Tuesday, February 9, 2010
#52 - THE GARDEN
On a warm June evening I take Gillian to a wonderfully seedy outdoor place I used to go to in summer in the early sixties. That was before there was universal air conditioning. Amazingly the place is still here – a dilapidated, walled garden with wobbly chairs and tables and strings of colored lights behind a marginal Italian restaurant way down on Sixth.
Twenty five years before this time with Gillian, back in the early sixties when I was briefly a job holder, I would skip out on some summer days and head to this outdoor place. I would meet a fleshy, horny rich girl named Alice whom I had met when she was a bridesmaid and I an usher in the very social wedding of college friends. In the garden, we would get carafe after carafe of wine and serving of things heavy with garlic and oil such as were never known in the Waspy places we came from. Mostly we neglected the food for foreplay.
And now all these years later I am here with Gillian this evening and I am feeling that time is timeless. The colored lights are jolly, though they make me think of heavy drinking days and dark White Rose bars that keep their Christmas decorations up all year round.
I stuff paper napkins under an uneven table leg, like I used to do with match books. Before the antipasto comes, Gillian leads off with a strange invasive question. She asks me what my “truth path” is – as if anyone would know what such a term meant.
I suspect it has to do with platitudinous things that have appeared since I first brought girls here, which was before anyone ever heard the term New Age.
Her truth path, she says, is Tibetan Buddhism. Then, with no conversational lead-in, she is telling me intimate details of her life. She says her father abandoned her when she was coming into puberty, leaving her to a semi-famous, sex-mad mother, a mother who presented herself as Upper East Side old family upper class and who spent her time fucking literary celebrities. Which Gillian thinks may have to do with why she herself has done indiscriminate sex. She has my interest.
I tell her about cases of betrayal and molestation and maybe worse, proven and suspected, that I am discovering in the very proper seeming family I was born into. And then for no clear reason I am telling her how my father was deserted three years ago just before he died, deserted by the people he loved – his wife, my mother, his good son, my twin brother, his rakish sister, my once favorite aunt. No family there except me, the black sheep, and my almost ex-wife. When he lay dying in a third rate Florida hospital, his entire chest an open cancer wound, a cowardly third rate doctor holding back on the morphine for fear of a law suit.

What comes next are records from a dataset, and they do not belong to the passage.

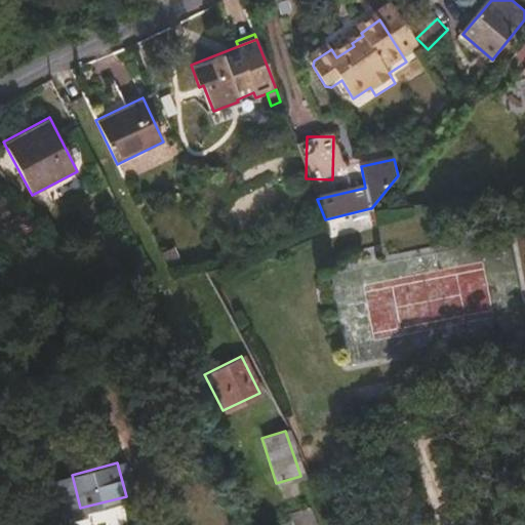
[(80,508),(72,475),(58,478),(68,512),(80,508)]
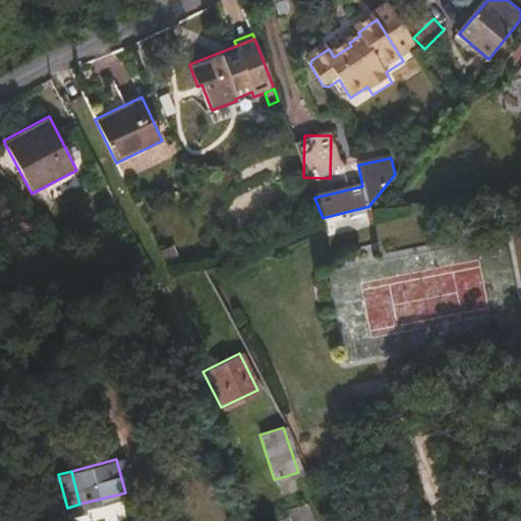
[(314,520),(308,501),(286,509),(290,520),(314,520)]
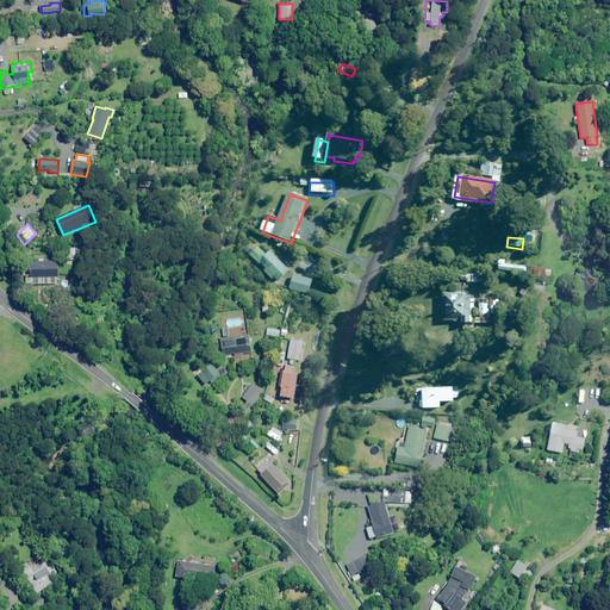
[(75,249),(63,248),(63,260),(75,260),(75,249)]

Suddenly Gillian is in linear didactic mode. Her acquired British accent gets more so as she tells me exactly what happens at death. How you move into something clear cut that does not entail matter. And how Buddhists like her will know precisely what to say to some being who will take you to the other side. Not that there is anything real about either side.

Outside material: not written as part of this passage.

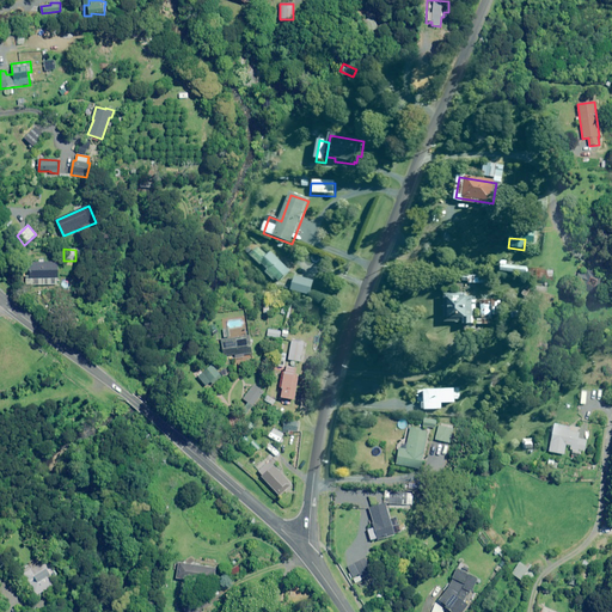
[(268,256),(259,249),(252,257),(261,264),(262,263),(270,271),(268,274),(280,285),(292,273),(270,254),(268,256)]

I am wondering how long till the pasta comes. And in my head I am cataloging girlfriends of the past.
I listen but do not tell her anything more about myself. I do not speak of my 15 years in the Far East without a single spiritual experience to relate. I do not tell how I would go through the motions in Buddhist Thailand of praying with Sunisar in front of a sort of garlanded birdhouse in my sandy yard on the Chao Phrya River. Sunisar would have slipped out of her gold lamé night club gown and would be in an equally enticing low slung sarong. Then she might change to tight bright pants and a colorful blouse, and lead me off in a rented sampan to some light and senual celebration at some brightly lit and colored sort of community center temple compound.
No connection at all between these encounters with Buddhism and what Gillian is telling me she experienced when living in a cabin in an orchard in the part of India where the Tibetan exiles live.
I tune out her foolish how-to-die prattle but do not forget the dramatic part about this being an apparently sex ready and certainly appealing girl selling wooden fetish figures on the street.
As if, despite all that is opening up in my life, I am still someone trying to create scenes that could appear in correct fiction.